Two years and 217 + square miles of coastal marsh ago, Hurricanes Katrina and Rita roared ashore and changed life as we know it here in New Orleans, and throughout much of the Central Gulf Coast. These storms brought many of the issues that the GRN has been tackling for 14 years or so into far sharper relief: the prioritization and effectiveness of U.S. Army Corps of Engineers projects, water pollution, coastal development and coastal wetlands protection and restoration.

We've endeavored to grab ahold of the teachable moment that the devastating hurricane season of 2005 represents in order to let people know that restoring our coast isn't just about shrimp & redfish, or crawfish & cypress - it's about the very survival of New Orleans and our coastal communities. As the research mounts, demonstrating that every 3.4 miles of intact coastal wetlands a storm travels over knocks down its surge by one foot, it doesn't take overwhelming vision to understand the real, immediate value of these marshes.

Through the home screenings of Louisiana Public Broadcasting and award-winning independent producer Christina Melton's documentary Washing Away: Losing Louisiana, our e-activists helped spread that message.

Here at the GRN, we have a saying: “Protect our wetlands, protect ourselves.” Unfortunately, protecting and restoring these wetlands is a job that’s beyond gutting houses and putting up sheetrock. A few church groups from the Midwest aren’t really going to be able to make a dent in this one. We need to put the Mississippi River, and its fresh water and sediment, to work. We need the river to sustain and rebuild our coast. That’s big engineering. That’s big expense. That’s the federal government and the U.S. Army Corps of Engineers (gulp).

Louisiana coastal experts and the Corps have developed and are further developing the plans to sustain the coast. But plans are cheap – it’s the actual projects and engineering that run to $50 billion. About $2 billion in projects would be authorized by the current Water Resources Development Act (WRDA, say “WurDuh” if you want to sound like a DC insider). The problem dear reader, is that in a hail Mary to recapture the right, President Bush has threatened to veto WRDA, citing its expense. He says pork, we say future of our region. Of course he also once said he would “do whatever it takes” to make New Orleans and South Louisiana rise again.

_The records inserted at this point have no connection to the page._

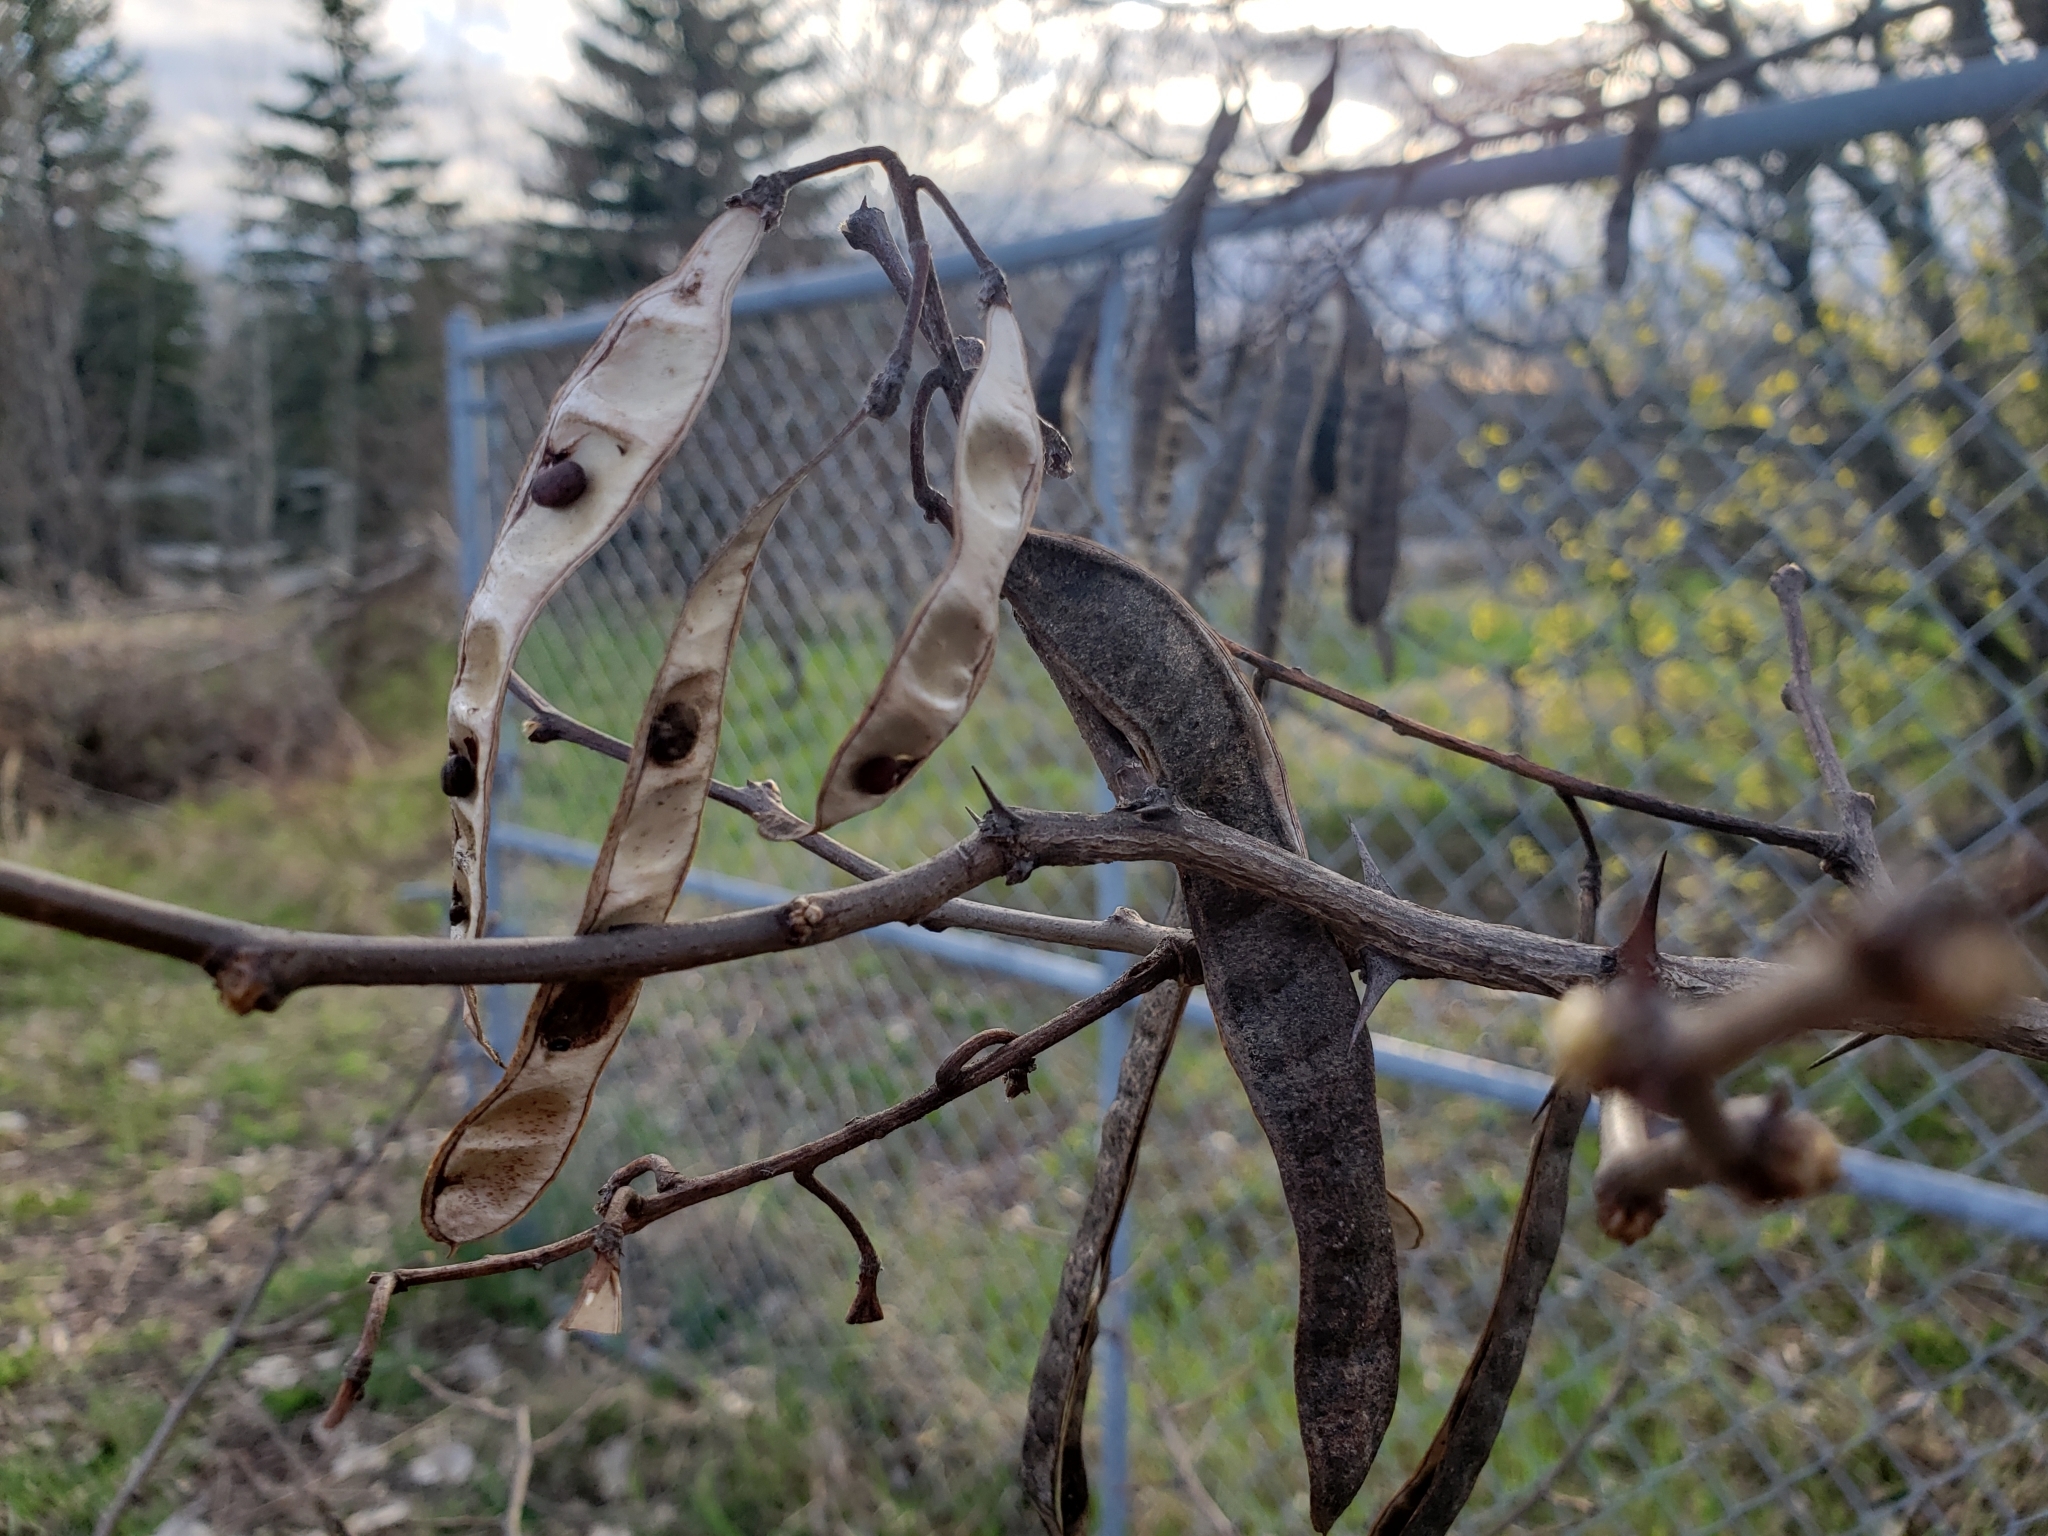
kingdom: Plantae
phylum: Tracheophyta
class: Magnoliopsida
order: Fabales
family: Fabaceae
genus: Robinia
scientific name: Robinia pseudoacacia
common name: Black locust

We’re faced with a significant political challenge that despite hard work and the best of intentions (let alone federally marked cash in the freezer, a phone number on the DC Madame’s speed dial, and a staggering road home shortfall) Louisiana’s congressional delegation won’t be able to tackle on their own. This is why the home screenings were so critical, and worth the time and effort. We need help from elsewhere. We need your friends and family who think you’re crazy for living here (but clamoring for your guest room during Mardi Gras and Jazz Fest) to clue in their members of Congress and remind the President of his pledge.

Now’s the time to act, as Congress is just getting back from their August recess and we really need them to pass WRDA in the Senate and work to override the President’s veto, or we simply kiss New Orleans and South Louisiana goodbye.